BT: Can It Mean Behavioral Responses To Ads?
For example, this year One To One Interactive will open its primary research lab, OTOinsights, to other advertising agencies and research firms, according to Jeremi Karnell, the company's president Along with the main lab in Charleston, Mass., a mobile lab that can travel anywhere offers input on eye tracking; click tracking; bio-feedback such as heart rate, respiratory rate, galvanic skin response; neuro-feedback such as EEG/active attention; and facial recognition technology that interprets six fundamental human emotions: happy, sad, angry, surprised, scared, disgusted, and neutral. The senior research technician who runs the lab has a background in psychology and a joint MBA/Masters in usability.
The benefit of having a psychologist on board lets OTO develop research that validates Web site layouts and advertising campaigns. "When the media evokes an emotional response -- a rise in active attention -- then you know you have a message that had an impact," Karnell says.
The ability to tap into psychological and physiological testing for ad targeting is an emerging field. OTO's Karnell, along with Gord Hotchkiss, CEO of the search marketing firm Enquiro, have been chipping away for years, attempting to educate industry executives -- especially those lacking a background in science and technology -- about the benefits of such research.
There are between 10 and 15 firms similar to OTO and Enquiro spearheading efforts. Some look at bio-feedback. Neurofocus, Berkeley, Calif., for example, focuses on EEG electroencephalographic- (EEG-) based neurological testing that reveals the degrees of attention, emotional engagement, and memory retention that consumers experience at the deep subconscious level of the brain.
The company recently took the top prize from the Advertising Research Foundation (ARF) 2009 Grand Ogilvy Award, which honors companies contributing to advertising campaigns that demonstrate "the most successful use of research in the creation of superior advertising that achieves a critical business objective." Neurofocus won for its work on Frito-Lay's "The Orange Underground" campaign for its Cheetos brand.
Karnell notes the Advertising Research Foundation's s campaign to create a universal definition of "engagement" that would change how firms look at the effectiveness of ads. The previous definition had traditional notions of engagement, especially in the interactive space. New ideas go beyond traditional metrics and begin to factor in human attention and emotional response.
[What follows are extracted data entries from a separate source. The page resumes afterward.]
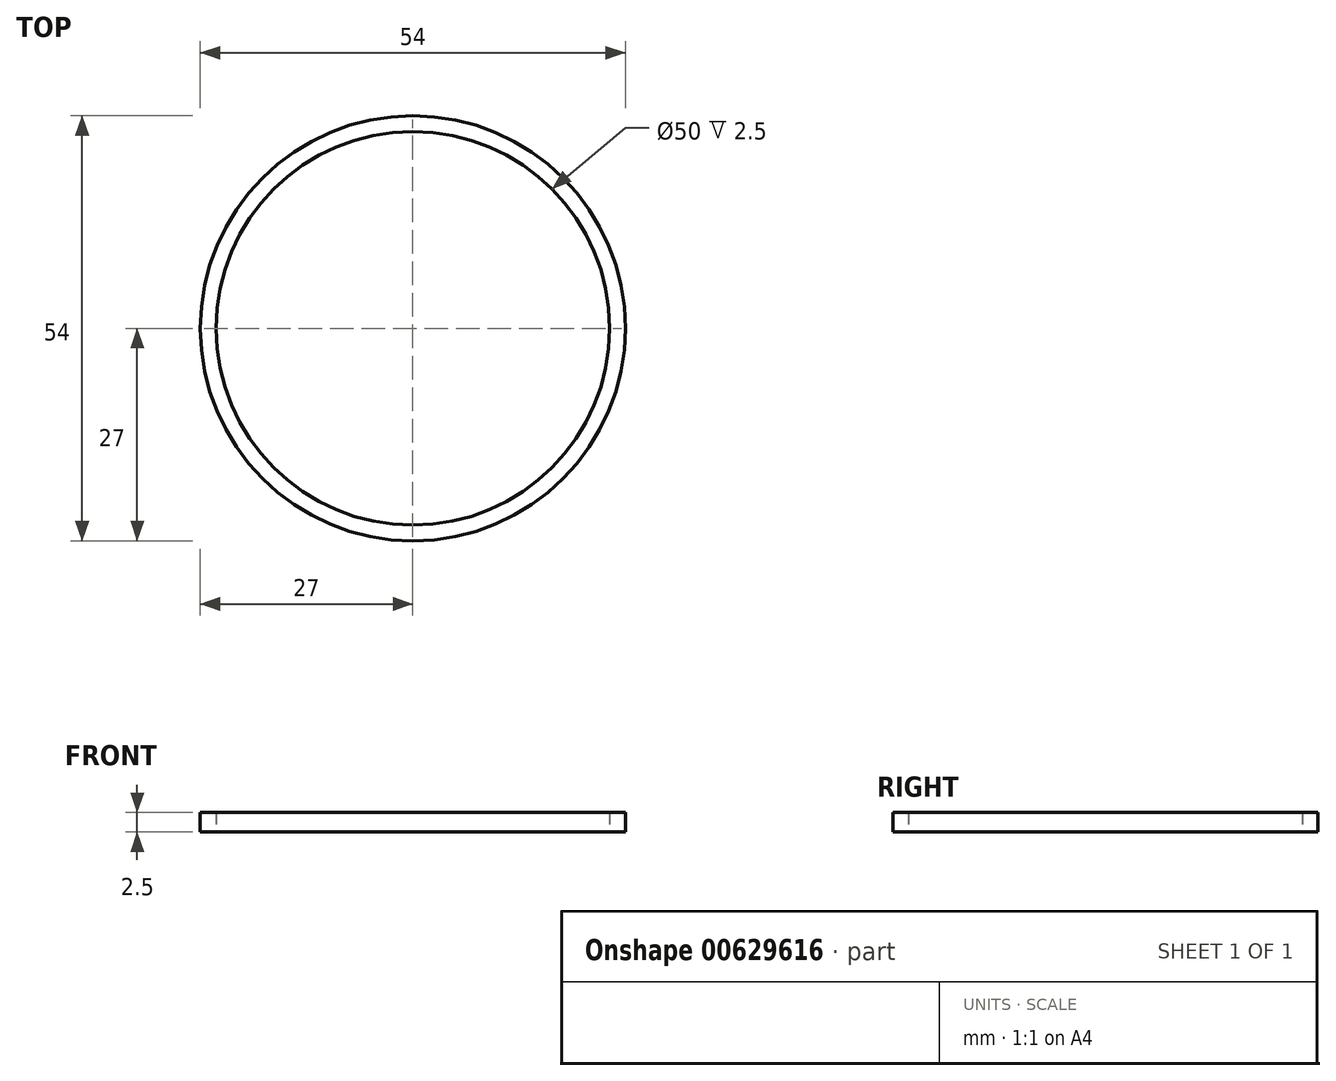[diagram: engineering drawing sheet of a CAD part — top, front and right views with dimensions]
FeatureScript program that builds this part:
annotation { "Feature Type Name" : "Feature", "Feature Type Description" : "" }
export const myFeature = defineFeature(function(context is Context, id is Id, definition is map)
    precondition{}
    {
        {
            var Q0;
            Q0=qCreatedBy(makeId("Top.planeOp"),FACE);
            var sketch = newSketch(context, id + "F0", { "sketchPlane" : qUnion([Q0])});
            skCircle(sketch, "E0", {"center": v(0, 0) * mm, "radius": 25 * mm});
            skCircle(sketch, "E1", {"center": v(0, 0) * mm, "radius": 27 * mm});
            skSolve(sketch);
        }
        {
            var Q0;
            Q0 = qSketchRegion(id + "F0", true);
            extrude(context, id + "F1", {"entities" : qUnion([Q0]), "depth" : 2.5 * mm, "offsetDistance" : 25 * mm});
        }
    });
Another reason for the delay in broad industry adoption of this kind of research has been cost. Between 2000 and 2005, according to Karnell, the neuromarketing research field had been geared toward processes involving CAT scans. These giant machines were created for universities and hospitals, not the average ad agency or marketing firm.
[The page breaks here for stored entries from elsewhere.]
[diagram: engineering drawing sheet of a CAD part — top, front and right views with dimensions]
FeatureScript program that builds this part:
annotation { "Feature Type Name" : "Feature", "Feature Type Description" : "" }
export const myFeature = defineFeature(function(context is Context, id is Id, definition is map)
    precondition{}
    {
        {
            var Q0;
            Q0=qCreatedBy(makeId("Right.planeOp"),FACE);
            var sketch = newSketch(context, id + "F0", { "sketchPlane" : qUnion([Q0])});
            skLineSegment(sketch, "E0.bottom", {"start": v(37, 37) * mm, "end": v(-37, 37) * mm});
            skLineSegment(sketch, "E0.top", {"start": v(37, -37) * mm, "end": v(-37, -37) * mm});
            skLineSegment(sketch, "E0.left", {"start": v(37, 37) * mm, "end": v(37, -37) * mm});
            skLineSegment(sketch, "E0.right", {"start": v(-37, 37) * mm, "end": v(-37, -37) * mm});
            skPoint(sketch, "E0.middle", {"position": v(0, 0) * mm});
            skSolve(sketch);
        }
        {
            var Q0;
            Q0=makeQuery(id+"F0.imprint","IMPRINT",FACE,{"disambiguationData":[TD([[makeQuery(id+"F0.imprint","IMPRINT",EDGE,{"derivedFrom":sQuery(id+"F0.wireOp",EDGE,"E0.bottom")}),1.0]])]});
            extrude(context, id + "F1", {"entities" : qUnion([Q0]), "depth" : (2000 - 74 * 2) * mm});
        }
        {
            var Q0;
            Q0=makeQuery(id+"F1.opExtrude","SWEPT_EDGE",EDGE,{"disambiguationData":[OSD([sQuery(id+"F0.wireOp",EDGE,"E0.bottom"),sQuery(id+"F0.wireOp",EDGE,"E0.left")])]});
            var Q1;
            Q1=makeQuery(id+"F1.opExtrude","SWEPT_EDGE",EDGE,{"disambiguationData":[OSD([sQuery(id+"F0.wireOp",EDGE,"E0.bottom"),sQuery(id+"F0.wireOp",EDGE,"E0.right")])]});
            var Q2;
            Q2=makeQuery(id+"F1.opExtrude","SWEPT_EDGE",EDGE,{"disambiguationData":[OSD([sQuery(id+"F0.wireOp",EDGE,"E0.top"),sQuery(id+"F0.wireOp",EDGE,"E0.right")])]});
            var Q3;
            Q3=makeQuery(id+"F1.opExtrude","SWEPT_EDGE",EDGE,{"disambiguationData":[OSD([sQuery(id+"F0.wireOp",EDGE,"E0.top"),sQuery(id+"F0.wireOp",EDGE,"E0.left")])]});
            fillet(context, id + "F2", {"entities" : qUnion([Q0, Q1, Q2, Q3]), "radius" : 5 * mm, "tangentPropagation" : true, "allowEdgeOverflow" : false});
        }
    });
Neuro-marketing, the practice of measuring neurological responses to commercials, print ads or campaigns, has been used in different capacities for years, but it has been gaining interest among advertisers. Last year Nielsen expressed interest in Harvard Professor Gerald Zaltzman's patent for neuroimaging to measure media exposure. Karnell was approached to buy the patent, but didn't because he felt at the time the technology had a long way before it became an affordable measurement tool.
Aside from the fine art of marketing and advertising, the science will go much further than analytics to determine what works and what doesn't work in a campaign. I won't be surprised to see new focuses soon at universities that offer a degree in advertising or marketing with an emphasis in bio- and neuro-feedback or psychology.